I appreciate there are lot of vague questions here. But I would be grateful of any guidance offered.

Regards Tim

+1  A: 

I will tell you my opinion, but you will have to form you own opinion.

I don't like the samples very much, because they are a lot of work only for one entity (customers). I have lots of entities in my app, so I ended up with some code generation and using more inheritance.

The samples need some reality check. For example, in the Josh Smith MVVM sample, if you change a customer, the change are propagated to the list and other places, this is nice in the sample, but if you have a business app, you don't want to propagate the changes unless the user have pressed "Save" and all the business rules applied to the object.

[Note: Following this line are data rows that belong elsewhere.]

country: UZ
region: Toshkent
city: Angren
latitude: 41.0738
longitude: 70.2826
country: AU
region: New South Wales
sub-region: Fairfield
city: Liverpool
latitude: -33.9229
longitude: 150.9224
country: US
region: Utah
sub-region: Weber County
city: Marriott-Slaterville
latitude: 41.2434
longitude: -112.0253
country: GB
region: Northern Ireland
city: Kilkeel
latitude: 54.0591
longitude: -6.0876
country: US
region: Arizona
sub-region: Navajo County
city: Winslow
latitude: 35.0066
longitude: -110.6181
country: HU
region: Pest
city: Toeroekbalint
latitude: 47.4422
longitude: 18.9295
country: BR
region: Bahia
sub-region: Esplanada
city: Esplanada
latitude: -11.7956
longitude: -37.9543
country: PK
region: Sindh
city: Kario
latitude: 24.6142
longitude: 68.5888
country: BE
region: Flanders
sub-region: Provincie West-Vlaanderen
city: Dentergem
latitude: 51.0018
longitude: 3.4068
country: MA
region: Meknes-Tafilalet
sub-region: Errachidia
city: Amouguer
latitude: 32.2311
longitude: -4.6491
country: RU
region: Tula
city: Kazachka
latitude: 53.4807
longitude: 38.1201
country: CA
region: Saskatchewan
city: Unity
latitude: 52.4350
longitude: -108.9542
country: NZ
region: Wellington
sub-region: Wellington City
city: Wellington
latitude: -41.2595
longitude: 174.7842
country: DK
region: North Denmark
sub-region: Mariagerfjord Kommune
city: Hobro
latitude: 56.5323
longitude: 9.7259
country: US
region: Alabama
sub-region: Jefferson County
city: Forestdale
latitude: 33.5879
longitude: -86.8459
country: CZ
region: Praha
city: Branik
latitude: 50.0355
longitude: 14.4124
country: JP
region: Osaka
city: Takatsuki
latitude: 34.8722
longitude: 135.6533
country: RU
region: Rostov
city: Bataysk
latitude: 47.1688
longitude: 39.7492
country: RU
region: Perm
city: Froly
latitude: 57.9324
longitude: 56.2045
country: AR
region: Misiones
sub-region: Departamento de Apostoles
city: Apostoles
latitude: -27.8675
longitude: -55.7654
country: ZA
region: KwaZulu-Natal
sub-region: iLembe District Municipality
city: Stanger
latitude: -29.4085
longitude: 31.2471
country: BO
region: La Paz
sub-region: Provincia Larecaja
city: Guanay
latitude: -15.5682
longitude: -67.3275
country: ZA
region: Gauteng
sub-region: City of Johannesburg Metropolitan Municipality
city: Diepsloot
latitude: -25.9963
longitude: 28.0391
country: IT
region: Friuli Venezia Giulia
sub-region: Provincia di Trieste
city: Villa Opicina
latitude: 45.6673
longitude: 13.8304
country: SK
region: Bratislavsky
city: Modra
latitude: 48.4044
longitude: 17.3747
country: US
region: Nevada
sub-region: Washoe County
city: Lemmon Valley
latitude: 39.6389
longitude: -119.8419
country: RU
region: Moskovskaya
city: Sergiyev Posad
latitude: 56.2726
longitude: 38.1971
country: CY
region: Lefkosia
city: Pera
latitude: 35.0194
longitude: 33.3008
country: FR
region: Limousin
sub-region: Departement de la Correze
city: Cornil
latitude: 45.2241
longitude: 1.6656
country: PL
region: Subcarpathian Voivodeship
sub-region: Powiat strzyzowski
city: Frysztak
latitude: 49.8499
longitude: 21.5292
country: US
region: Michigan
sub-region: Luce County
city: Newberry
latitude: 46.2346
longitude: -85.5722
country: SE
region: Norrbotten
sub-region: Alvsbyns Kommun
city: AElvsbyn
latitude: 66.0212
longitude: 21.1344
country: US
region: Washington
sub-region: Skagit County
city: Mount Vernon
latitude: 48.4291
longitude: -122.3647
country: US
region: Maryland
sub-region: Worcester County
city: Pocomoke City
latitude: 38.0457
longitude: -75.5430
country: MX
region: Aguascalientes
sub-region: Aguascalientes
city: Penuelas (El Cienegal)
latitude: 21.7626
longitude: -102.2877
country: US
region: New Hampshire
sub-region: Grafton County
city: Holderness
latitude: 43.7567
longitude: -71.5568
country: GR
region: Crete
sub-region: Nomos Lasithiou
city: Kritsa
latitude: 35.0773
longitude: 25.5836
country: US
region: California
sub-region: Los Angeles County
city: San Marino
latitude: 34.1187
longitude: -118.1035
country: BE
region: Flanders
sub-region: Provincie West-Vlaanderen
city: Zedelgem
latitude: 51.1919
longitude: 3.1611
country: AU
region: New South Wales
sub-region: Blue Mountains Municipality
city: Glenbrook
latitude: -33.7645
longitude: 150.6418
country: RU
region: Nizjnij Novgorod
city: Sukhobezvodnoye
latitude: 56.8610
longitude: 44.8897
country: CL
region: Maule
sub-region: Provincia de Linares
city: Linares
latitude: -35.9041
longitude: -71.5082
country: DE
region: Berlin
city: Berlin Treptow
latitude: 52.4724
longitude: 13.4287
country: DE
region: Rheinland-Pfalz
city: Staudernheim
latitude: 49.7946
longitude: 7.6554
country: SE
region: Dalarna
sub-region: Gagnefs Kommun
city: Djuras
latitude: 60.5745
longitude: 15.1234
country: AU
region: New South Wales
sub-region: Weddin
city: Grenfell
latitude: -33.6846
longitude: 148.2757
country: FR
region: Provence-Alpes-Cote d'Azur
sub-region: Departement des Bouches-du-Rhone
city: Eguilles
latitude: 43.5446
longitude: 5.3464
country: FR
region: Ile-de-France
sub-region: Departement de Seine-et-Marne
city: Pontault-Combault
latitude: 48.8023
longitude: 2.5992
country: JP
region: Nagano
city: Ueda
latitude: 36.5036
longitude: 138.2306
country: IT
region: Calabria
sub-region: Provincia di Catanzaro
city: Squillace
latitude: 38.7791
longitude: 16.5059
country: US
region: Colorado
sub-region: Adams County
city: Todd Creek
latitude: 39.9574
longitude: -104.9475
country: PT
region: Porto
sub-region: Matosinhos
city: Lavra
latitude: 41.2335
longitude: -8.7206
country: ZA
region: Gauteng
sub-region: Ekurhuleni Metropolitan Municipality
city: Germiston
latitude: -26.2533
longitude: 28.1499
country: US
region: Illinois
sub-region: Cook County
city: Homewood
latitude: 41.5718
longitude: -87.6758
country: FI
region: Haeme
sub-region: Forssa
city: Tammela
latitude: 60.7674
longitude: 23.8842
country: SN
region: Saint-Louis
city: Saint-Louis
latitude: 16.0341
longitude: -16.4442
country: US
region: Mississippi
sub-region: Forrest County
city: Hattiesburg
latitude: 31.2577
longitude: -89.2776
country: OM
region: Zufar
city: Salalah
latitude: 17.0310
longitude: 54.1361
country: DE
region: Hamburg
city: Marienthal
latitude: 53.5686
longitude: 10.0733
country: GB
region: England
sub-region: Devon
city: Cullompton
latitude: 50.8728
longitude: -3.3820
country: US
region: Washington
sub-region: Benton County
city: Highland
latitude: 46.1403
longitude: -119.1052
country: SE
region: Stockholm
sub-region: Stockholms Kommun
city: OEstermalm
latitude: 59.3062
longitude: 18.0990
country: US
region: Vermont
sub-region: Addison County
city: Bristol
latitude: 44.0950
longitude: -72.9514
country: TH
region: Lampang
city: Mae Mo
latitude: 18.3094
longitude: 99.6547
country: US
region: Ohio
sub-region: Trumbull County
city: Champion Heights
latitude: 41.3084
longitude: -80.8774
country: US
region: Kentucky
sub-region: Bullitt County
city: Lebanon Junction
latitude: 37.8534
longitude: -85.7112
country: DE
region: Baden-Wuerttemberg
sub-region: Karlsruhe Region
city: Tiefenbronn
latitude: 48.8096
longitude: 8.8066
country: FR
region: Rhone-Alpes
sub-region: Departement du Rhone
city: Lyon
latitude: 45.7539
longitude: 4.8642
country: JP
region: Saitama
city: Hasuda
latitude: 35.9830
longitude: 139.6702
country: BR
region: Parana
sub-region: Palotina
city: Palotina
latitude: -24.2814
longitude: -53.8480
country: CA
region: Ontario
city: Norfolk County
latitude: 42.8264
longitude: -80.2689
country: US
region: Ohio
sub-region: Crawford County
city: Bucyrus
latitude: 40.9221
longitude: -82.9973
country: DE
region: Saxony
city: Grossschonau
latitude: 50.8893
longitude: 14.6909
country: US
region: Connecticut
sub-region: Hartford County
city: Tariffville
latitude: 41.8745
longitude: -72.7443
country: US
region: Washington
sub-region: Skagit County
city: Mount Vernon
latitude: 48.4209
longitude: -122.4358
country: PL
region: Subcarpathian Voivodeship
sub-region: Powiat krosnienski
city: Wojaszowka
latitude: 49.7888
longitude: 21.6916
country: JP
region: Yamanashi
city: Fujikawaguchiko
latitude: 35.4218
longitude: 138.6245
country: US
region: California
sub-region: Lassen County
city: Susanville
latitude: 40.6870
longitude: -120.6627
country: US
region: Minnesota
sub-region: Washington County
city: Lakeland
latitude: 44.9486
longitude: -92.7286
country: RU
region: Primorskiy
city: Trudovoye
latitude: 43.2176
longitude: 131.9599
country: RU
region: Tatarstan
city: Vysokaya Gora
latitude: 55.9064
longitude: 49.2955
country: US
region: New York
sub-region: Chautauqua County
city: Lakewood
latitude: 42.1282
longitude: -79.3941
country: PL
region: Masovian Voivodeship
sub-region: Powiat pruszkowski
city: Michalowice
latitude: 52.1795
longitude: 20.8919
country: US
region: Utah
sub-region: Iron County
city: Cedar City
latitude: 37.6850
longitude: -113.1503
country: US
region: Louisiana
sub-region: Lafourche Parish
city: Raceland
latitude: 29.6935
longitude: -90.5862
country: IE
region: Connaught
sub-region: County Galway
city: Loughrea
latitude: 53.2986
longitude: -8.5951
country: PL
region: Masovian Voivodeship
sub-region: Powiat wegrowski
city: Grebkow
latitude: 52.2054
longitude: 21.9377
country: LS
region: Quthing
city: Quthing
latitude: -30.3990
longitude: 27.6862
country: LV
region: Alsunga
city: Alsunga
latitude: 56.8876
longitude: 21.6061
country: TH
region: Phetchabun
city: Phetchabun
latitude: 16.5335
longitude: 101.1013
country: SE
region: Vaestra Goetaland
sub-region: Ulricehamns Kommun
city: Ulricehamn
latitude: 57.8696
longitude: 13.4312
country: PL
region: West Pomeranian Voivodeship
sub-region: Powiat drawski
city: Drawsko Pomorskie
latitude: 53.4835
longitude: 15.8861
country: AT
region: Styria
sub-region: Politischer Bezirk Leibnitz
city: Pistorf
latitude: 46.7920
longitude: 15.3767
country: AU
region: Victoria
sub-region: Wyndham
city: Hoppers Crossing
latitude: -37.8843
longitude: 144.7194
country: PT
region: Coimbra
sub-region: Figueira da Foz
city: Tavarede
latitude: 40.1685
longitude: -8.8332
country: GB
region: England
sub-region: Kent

I also don't buy in the pure MVVM, where for are forbidden to put anything in the code behind, and you have to code lots of lines only for a double-click, come on people, it's a simple double-click.

On you question:

  1. Implement a lazy load list (see Rob Connery post)
  2. IMO, a single view.
  3. You have to reload. Add a refresh button to list and let the user decide when to refresh.
  4. Pass
Eduardo Molteni
Eduardo, Many thanks for you opinion. I totally agree with your comments. Samples are very useful and I am extremely greatful to anyone who makes the time to submit them. I just wish I could find one that explains how to do things in a real world, complex application. I done want the code, just I pointer in the right direction.
Tim
+1  A: 

I open sourced a sample framework called SoapBox Core for doing WPF with MVVM (and also making it extensible with MEF). If you ignore the MEF part, there are a few good ideas on how to do what you're talking about. I would particularly take a look at how the Options Dialog works, because that deals with the problem Eduardo points out (how do you deal with editing something but only publishing the results to the rest of the application when the user commits the change). In this case it's using the user settings in .NET as the backing store, but it could be using anything you want, like entities.